§ Check your understanding:
1. Summarize the sleep activity overview in two sentences.
2. Translate this sentence from the sleep activity overview into Spanish: "You can use CensusAtSchool data and the historical information below to begin your investigation."

··· Supplied text

Mathematics and Studies of Society and Environment / Human Society and its Environment -History
Key Statistical Literacy Competencies Addressed
- Data awareness
- The ability to understand statistical concepts
- The ability to analyse, interpret and evaluate statistical information
- Communicating statistical information and understandings
In this activity you will have the opportunity to investigate a number of closely related aspects of sleep:
- How much sleep do adolescents get today
- How much have things changed since the 1830s
- Do adolescents get more or less sleep as they get older
- Do teenagers get enough sleep?
You can use CensusAtSchool data and the historical information below to begin your investigation. A web search for sleep and adolescents or teenagers will provide you with much other valuable information.

······
··· Records provided

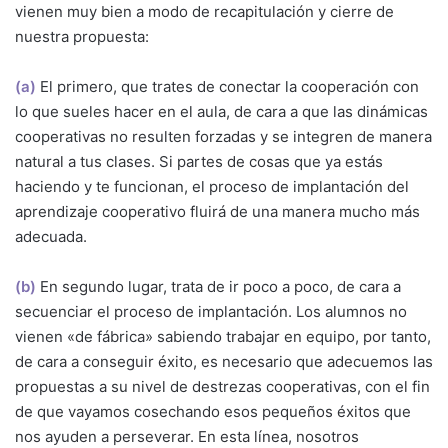
vienen muy bien a modo de recapitulación y cierre de
nuestra propuesta:
(a)
El primero, que trates de conectar la cooperación con
lo que sueles hacer en el aula, de cara a que las dinámicas
cooperativas no resulten forzadas y se integren de manera
natural a tus clases. Si partes de cosas que ya estás
haciendo y te funcionan, el proceso de implantación del
aprendizaje cooperativo fluirá de una manera mucho más
adecuada.
(b)
En segundo lugar, trata de ir poco a poco, de cara a
secuenciar el proceso de implantación. Los alumnos no
vienen «de fábrica» sabiendo trabajar en equipo, por tanto,
de cara a conseguir éxito, es necesario que adecuemos las
propuestas a su nivel de destrezas cooperativas, con el fin
de que vayamos cosechando esos pequeños éxitos que
nos ayuden a perseverar. En esta línea, nosotros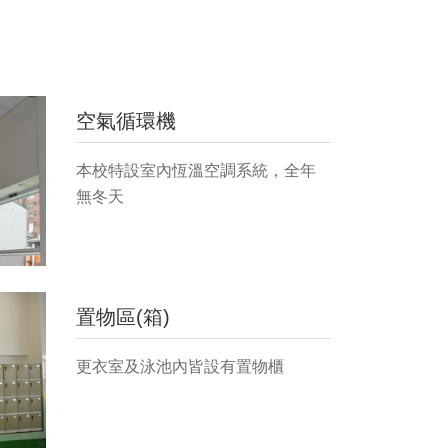
空氣循環機
本校特設室內恆溫空調系統，全年
無冬天
置物區(箱)
更衣室及泳池內皆設有置物櫃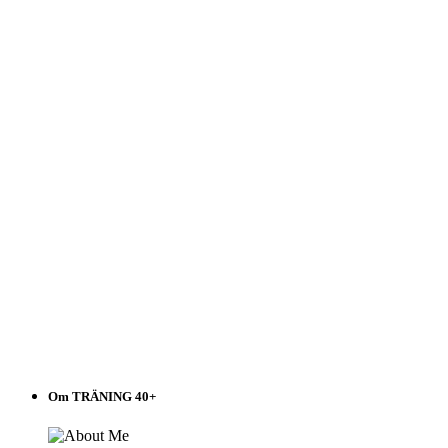
Välj
i
listen!
Om TRÄNING 40+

······

§ Expected outputs:
1. This activity, tied to mathematics and to studies of society and environment or history, addresses statistical literacy competencies: data awareness, understanding statistical concepts, analyzing and evaluating statistical information, and communicating it. It asks students to investigate how much sleep adolescents get today, how this has changed since the 1830s, whether sleep changes as they get older, and whether teenagers get enough, starting from CensusAtSchool data, historical information and a web search.

2. Puedes usar los datos de CensusAtSchool y la información histórica que aparece a continuación para comenzar tu investigación.